GOAL OF THE EXERCISE: Copy out the lines of the material word for word, starting at the line containing "7de gebod door ongehuwden een huwelijk" and ending at the line containing "uit het formulier iets weglaten?", both of those lines included.

RECORD SET:
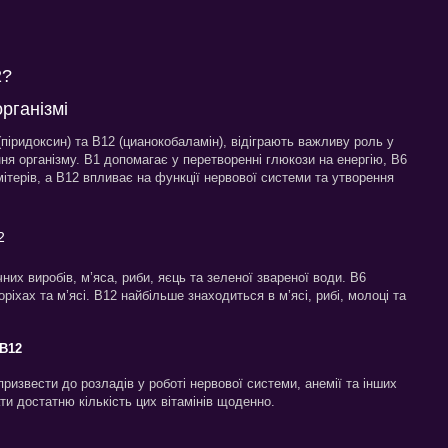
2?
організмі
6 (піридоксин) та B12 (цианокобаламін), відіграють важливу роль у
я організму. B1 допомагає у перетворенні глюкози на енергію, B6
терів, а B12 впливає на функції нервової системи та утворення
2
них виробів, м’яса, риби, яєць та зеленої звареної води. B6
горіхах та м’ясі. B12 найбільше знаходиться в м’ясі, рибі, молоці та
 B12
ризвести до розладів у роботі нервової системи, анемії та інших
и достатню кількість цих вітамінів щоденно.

--

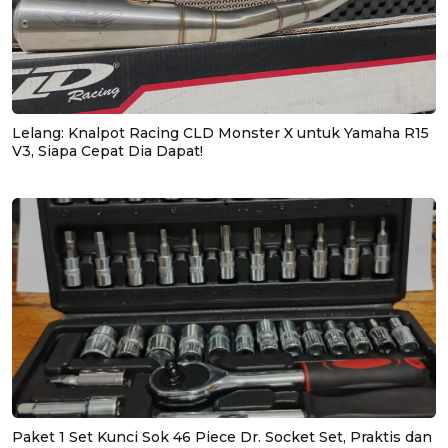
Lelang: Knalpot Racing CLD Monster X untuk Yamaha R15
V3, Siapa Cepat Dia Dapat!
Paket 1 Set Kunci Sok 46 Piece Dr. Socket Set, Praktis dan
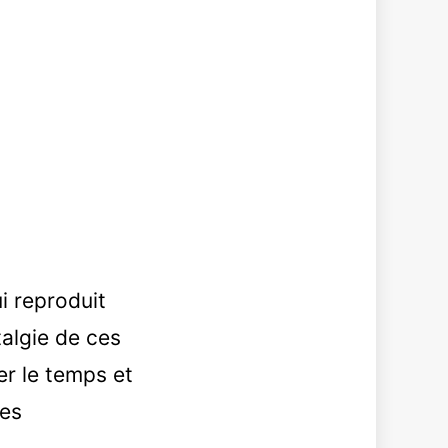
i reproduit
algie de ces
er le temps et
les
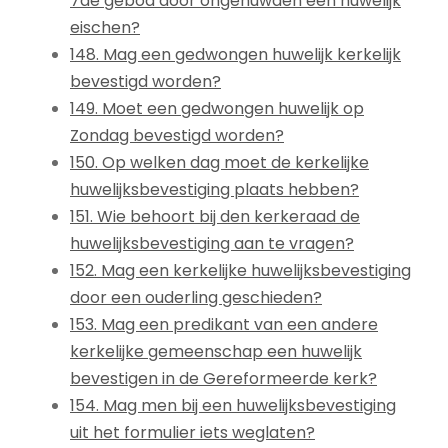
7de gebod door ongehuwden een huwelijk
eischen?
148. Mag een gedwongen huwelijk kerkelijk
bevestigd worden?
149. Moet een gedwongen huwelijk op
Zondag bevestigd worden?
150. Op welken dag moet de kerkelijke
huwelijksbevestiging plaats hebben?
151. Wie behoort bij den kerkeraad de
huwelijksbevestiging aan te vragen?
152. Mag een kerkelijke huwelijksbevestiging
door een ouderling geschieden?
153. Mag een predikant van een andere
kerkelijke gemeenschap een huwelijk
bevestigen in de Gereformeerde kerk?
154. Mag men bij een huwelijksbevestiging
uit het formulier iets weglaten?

RESPONSE TO THIS TASK:
7de gebod door ongehuwden een huwelijk
eischen?
148. Mag een gedwongen huwelijk kerkelijk
bevestigd worden?
149. Moet een gedwongen huwelijk op
Zondag bevestigd worden?
150. Op welken dag moet de kerkelijke
huwelijksbevestiging plaats hebben?
151. Wie behoort bij den kerkeraad de
huwelijksbevestiging aan te vragen?
152. Mag een kerkelijke huwelijksbevestiging
door een ouderling geschieden?
153. Mag een predikant van een andere
kerkelijke gemeenschap een huwelijk
bevestigen in de Gereformeerde kerk?
154. Mag men bij een huwelijksbevestiging
uit het formulier iets weglaten?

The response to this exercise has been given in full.